→ **WHAT YOU WILL DO**:
Among the entries below, find the lines with the word "Users" and copy them.

→ **MATERIAL SHOWN**:

######

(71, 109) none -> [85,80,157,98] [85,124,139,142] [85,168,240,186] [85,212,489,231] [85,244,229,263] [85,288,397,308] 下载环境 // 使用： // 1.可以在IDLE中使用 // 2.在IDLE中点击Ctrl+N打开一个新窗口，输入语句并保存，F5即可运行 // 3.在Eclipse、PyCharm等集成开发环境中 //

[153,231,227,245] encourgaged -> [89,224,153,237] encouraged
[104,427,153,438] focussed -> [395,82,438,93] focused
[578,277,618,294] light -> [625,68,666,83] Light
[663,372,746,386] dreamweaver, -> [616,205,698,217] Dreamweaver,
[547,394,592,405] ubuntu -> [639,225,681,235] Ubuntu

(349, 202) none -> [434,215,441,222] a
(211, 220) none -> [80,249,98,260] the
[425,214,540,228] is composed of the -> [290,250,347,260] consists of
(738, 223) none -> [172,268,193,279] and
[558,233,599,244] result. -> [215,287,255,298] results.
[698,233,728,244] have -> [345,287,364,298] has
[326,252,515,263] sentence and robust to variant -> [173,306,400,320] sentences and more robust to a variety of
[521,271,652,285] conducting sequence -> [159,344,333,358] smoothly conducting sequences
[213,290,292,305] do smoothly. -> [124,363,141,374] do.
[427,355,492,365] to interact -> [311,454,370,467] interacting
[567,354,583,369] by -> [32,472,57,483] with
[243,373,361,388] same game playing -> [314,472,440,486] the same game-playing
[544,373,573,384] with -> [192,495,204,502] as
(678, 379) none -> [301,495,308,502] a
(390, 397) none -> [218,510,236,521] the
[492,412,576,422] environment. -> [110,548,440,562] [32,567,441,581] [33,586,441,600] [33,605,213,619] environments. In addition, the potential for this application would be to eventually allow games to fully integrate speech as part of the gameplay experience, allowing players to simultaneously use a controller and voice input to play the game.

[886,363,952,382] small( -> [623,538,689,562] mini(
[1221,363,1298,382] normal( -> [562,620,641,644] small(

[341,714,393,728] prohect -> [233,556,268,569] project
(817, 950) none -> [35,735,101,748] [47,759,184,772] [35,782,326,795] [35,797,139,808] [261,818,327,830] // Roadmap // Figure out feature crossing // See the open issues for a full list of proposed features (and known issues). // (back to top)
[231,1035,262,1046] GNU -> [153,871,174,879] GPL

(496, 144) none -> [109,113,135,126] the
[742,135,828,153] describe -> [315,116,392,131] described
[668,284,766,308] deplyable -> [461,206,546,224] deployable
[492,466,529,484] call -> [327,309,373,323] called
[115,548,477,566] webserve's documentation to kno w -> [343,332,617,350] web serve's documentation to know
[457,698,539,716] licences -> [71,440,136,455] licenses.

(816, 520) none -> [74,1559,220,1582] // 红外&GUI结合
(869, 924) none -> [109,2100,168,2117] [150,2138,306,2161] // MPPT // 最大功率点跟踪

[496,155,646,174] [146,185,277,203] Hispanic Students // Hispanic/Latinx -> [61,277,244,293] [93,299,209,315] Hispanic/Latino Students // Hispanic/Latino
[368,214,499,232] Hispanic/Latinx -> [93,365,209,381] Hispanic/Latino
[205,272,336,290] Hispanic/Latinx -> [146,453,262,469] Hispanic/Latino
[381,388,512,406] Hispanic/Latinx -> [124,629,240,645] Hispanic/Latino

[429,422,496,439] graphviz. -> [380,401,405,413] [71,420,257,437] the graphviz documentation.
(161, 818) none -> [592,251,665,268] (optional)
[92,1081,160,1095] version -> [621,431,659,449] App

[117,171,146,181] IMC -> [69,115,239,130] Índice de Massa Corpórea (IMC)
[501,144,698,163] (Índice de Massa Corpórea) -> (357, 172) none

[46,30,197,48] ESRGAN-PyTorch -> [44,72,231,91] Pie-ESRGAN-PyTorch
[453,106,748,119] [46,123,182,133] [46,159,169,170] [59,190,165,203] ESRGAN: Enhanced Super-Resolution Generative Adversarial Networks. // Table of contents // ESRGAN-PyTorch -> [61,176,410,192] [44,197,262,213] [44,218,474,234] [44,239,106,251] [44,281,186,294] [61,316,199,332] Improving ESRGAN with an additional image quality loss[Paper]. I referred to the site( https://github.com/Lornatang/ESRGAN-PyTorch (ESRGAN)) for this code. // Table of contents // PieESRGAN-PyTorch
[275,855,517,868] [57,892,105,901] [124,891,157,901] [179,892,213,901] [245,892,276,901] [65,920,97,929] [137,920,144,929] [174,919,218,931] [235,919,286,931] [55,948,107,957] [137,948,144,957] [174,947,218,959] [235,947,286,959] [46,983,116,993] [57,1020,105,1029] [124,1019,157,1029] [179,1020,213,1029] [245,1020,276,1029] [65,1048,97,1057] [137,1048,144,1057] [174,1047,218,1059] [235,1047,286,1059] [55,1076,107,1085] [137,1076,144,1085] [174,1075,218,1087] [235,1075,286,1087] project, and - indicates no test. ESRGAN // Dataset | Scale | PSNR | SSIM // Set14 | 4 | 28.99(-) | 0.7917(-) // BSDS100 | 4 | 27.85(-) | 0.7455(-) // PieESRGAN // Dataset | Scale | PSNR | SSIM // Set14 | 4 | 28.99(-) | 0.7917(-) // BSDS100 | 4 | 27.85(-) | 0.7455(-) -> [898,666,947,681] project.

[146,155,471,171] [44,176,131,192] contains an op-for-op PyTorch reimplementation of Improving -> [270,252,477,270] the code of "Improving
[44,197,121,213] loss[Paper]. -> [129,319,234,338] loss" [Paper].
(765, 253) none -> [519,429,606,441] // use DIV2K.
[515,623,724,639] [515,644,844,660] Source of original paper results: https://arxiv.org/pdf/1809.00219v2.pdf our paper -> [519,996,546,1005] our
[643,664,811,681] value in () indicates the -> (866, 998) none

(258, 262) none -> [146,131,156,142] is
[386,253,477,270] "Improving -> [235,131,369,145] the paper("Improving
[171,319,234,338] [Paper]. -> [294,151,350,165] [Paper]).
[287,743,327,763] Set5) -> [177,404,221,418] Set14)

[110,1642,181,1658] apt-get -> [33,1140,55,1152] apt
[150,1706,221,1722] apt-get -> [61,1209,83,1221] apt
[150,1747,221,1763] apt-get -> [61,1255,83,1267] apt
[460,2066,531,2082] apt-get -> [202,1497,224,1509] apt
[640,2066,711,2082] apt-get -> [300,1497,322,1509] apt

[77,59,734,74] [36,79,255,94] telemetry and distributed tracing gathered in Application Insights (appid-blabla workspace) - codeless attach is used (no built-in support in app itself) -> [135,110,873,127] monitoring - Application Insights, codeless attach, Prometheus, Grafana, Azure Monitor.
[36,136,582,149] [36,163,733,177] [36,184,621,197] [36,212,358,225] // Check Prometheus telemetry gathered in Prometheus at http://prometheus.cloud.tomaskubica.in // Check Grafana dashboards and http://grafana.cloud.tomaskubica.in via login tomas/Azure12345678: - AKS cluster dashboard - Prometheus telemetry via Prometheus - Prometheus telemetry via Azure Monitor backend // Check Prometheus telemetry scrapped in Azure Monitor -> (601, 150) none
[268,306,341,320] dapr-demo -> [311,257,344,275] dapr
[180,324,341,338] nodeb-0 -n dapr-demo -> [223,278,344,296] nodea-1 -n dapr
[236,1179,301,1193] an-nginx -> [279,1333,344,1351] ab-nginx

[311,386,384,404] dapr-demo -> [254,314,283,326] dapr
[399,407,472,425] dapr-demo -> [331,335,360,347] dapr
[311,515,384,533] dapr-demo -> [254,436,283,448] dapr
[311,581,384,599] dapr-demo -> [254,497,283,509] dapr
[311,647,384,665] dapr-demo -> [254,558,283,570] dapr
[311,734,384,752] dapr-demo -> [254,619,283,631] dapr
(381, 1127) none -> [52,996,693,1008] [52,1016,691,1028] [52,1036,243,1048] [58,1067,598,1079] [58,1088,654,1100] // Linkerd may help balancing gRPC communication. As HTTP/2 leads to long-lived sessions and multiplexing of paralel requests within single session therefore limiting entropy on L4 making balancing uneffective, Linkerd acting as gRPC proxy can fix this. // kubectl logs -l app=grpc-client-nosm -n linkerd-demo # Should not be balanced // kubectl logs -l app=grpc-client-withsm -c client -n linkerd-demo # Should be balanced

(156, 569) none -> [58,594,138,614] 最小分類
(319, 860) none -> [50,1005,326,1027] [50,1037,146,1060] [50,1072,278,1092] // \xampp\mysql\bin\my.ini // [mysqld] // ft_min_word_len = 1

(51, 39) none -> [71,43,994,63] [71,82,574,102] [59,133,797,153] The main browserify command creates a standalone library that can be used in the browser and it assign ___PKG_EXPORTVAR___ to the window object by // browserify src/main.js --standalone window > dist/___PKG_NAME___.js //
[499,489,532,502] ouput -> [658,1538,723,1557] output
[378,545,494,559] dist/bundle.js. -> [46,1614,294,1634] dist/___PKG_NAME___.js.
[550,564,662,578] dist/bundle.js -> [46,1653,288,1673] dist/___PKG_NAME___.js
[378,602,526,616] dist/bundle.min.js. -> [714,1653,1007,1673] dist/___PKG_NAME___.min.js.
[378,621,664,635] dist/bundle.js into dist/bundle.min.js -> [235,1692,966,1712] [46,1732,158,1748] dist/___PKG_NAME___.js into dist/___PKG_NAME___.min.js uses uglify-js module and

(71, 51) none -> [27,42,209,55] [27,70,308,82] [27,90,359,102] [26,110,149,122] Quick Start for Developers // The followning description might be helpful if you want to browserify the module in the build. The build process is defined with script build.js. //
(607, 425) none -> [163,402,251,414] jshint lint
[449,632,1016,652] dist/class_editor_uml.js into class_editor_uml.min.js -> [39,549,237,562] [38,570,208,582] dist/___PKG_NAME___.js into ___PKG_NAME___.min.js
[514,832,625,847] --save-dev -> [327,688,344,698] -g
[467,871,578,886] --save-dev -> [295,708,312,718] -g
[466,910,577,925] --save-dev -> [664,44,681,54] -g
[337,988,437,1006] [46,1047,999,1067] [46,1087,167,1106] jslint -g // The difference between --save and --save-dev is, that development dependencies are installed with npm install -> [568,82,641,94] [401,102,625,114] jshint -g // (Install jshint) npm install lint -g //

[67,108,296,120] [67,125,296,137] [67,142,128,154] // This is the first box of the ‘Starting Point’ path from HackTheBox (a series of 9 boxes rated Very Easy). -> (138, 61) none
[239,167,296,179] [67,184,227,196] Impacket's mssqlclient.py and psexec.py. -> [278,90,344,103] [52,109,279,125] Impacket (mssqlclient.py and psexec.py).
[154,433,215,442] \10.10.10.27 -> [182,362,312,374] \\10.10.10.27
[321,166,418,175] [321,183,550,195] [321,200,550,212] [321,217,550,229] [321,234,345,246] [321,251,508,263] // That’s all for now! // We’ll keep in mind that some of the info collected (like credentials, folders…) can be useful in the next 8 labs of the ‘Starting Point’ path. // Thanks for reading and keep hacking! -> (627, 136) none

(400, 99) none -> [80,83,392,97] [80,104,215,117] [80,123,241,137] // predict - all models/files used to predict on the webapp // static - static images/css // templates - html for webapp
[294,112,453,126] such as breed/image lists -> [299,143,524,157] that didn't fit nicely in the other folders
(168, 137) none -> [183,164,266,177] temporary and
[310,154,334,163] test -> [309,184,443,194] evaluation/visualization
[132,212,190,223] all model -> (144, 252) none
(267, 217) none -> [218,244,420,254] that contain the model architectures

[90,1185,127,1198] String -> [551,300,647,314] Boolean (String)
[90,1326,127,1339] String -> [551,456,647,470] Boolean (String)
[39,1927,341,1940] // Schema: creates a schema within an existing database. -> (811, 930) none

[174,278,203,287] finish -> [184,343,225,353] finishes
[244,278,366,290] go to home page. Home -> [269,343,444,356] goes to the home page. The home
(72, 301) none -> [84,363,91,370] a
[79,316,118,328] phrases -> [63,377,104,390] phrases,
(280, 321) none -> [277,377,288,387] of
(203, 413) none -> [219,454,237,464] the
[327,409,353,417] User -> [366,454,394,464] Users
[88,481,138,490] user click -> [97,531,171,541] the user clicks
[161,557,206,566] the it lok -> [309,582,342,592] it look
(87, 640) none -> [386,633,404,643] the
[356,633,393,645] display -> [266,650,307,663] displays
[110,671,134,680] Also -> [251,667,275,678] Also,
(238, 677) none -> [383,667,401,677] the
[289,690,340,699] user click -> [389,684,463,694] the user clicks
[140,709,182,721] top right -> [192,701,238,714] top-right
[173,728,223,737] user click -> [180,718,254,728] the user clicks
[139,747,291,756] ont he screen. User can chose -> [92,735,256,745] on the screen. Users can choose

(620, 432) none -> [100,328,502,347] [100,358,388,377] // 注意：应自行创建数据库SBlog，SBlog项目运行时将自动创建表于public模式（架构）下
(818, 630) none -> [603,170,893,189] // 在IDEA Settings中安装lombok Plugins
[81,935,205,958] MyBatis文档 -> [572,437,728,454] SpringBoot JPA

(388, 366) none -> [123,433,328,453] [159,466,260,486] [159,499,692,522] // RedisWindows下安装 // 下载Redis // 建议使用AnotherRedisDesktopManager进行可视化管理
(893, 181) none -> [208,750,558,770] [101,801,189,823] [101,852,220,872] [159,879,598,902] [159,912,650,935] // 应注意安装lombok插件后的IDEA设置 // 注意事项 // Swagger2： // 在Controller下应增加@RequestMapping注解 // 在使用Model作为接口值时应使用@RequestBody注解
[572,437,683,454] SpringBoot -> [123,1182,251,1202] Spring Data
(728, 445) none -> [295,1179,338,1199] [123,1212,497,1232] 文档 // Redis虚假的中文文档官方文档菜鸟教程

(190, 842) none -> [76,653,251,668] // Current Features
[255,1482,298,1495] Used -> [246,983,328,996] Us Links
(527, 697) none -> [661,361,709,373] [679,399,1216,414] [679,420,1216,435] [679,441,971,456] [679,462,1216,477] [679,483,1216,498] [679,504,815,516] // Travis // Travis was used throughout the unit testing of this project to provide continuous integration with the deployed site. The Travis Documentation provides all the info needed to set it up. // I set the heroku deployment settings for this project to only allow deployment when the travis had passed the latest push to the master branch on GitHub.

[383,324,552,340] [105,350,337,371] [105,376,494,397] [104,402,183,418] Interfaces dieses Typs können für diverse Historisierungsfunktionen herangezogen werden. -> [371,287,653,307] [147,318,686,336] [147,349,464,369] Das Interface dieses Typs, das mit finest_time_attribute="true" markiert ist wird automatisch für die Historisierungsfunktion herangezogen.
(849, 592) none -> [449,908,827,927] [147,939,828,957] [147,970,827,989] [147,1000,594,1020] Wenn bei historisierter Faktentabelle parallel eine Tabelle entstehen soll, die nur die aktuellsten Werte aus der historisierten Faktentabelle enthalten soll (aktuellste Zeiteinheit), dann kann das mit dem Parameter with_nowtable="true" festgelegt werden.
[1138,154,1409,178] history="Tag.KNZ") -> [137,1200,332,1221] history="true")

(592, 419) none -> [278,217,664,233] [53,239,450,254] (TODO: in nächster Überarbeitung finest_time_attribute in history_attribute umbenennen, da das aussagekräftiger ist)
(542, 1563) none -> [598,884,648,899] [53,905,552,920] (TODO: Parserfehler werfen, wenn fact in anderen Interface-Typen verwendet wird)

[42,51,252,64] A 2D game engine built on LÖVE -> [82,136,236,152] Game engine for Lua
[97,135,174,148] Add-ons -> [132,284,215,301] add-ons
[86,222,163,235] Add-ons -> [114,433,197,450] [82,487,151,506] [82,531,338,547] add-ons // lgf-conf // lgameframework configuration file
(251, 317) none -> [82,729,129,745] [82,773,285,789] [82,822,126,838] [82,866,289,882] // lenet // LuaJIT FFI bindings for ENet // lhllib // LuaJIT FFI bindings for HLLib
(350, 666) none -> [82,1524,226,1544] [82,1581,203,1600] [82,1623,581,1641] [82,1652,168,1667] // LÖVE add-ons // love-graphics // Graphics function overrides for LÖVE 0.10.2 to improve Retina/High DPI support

######

→ **FINISHED TASK**:
[327,409,353,417] User -> [366,454,394,464] Users
[139,747,291,756] ont he screen. User can chose -> [92,735,256,745] on the screen. Users can choose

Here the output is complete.